2022年11月9日、​A.L.I. Technologies(以下、A.L.I.)と特殊高所技術(以下、TKG)は、ドローンと特殊高所技術によるハイブリッド型ソリューションの共同展開などについて、包括的業務提携契約を締結したことを発表した。

 ロープ高所作業を用いたインフラ維持管理業務を手がけるTKGと、ドローンを使ったインフラ点検業務を推進するA.L.I.が協業することにより、機動力と専門性を担保した包括的な橋梁保全ソリューションの開発・提案を行うとしている。

<特殊高所技術を用いた橋梁点検の様子>
<ドローンを用いて遠隔から橋梁点検を実施する様子>

 2014年に道路施設(橋梁等)定期点検が義務化され、技術者が構造物に近づいて行う近接目視点検が必須項目となった。70万橋以上ある橋梁については、5年に1回の点検が義務化された。そして2019年には点検要領が一部改定され、インフラ点検にドローンなどの新技術を使用することが可能となった。

 橋梁点検においてはドローンが新たな標準点検方法として注目されているが、ドローンのみでは狭隘部など橋梁部材の全てを近接撮影することは困難であり、内業量の増加など、必ずしも効率的とは言えない部分もある。また、より精密な非破壊検査や補修工事など、人の手が必要となる場面は多いという。
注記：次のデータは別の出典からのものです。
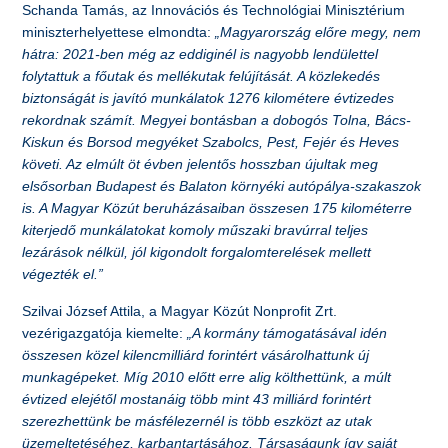
Schanda Tamás, az Innovációs és Technológiai Minisztérium
miniszterhelyettese elmondta:
„Magyarország előre megy, nem
hátra: 2021-ben még az eddiginél is nagyobb lendülettel
folytattuk a főutak és mellékutak felújítását. A közlekedés
biztonságát is javító munkálatok 1276 kilométere évtizedes
rekordnak számít. Megyei bontásban a dobogós Tolna, Bács-
Kiskun és Borsod megyéket Szabolcs, Pest, Fejér és Heves
követi. Az elmúlt öt évben jelentős hosszban újultak meg
elsősorban Budapest és Balaton környéki autópálya-szakaszok
is. A Magyar Közút beruházásaiban összesen 175 kilométerre
kiterjedő munkálatokat komoly műszaki bravúrral teljes
lezárások nélkül, jól kigondolt forgalomterelések mellett
végezték el.”
Szilvai József Attila, a Magyar Közút Nonprofit Zrt.
vezérigazgatója kiemelte:
„A kormány támogatásával idén
összesen közel kilencmilliárd forintért vásárolhattunk új
munkagépeket. Míg 2010 előtt erre alig költhettünk, a múlt
évtized elejétől mostanáig több mint 43 milliárd forintért
szerezhettünk be másfélezernél is több eszközt az utak
üzemeltetéséhez, karbantartásához. Társaságunk így saját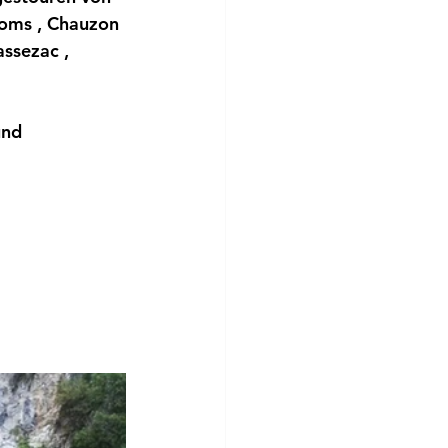
oms
 , 
Chauzon
assezac
 , 
und 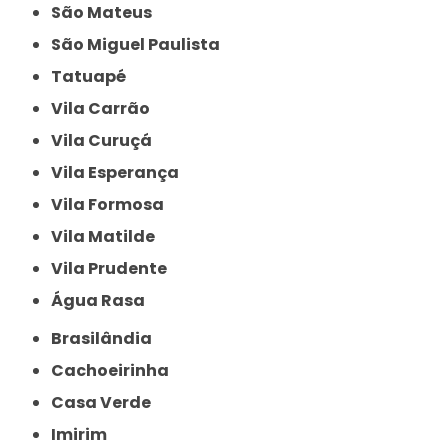
São Mateus
São Miguel Paulista
Tatuapé
Vila Carrão
Vila Curuçá
Vila Esperança
Vila Formosa
Vila Matilde
Vila Prudente
Água Rasa
Brasilândia
Cachoeirinha
Casa Verde
Imirim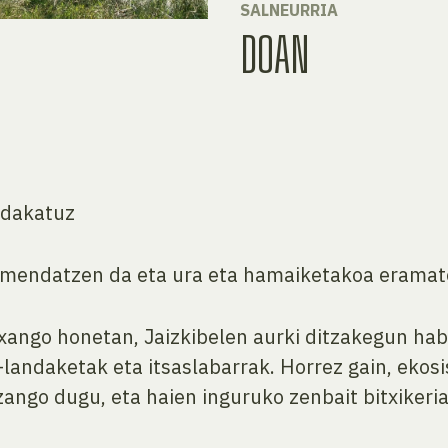
SALNEURRIA
DOAN
ndakatuz
omendatzen da eta ura eta hamaiketakoa eramat
txango honetan, Jaizkibelen aurki ditzakegun ha
-landaketak eta itsaslabarrak. Horrez gain, ekosi
zango dugu, eta haien inguruko zenbait bitxikeri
 両社はドローンと特殊高所技術が連携した新たなサービスを立ち上げ、橋梁点検業務の標準化を推進し、業務マニュアルおよび業務評価指針を構築、生産性・安全性の高いサービスを全国に普及させることで、国内の橋梁保全に貢献するとしている。また、2024年に厚生労働省から国土交通省に移管される水管橋についても点検ソリューションを確立する方針だ。さらに今回の業務提携を通して、世界の橋梁インフラ保全も視野に入れている。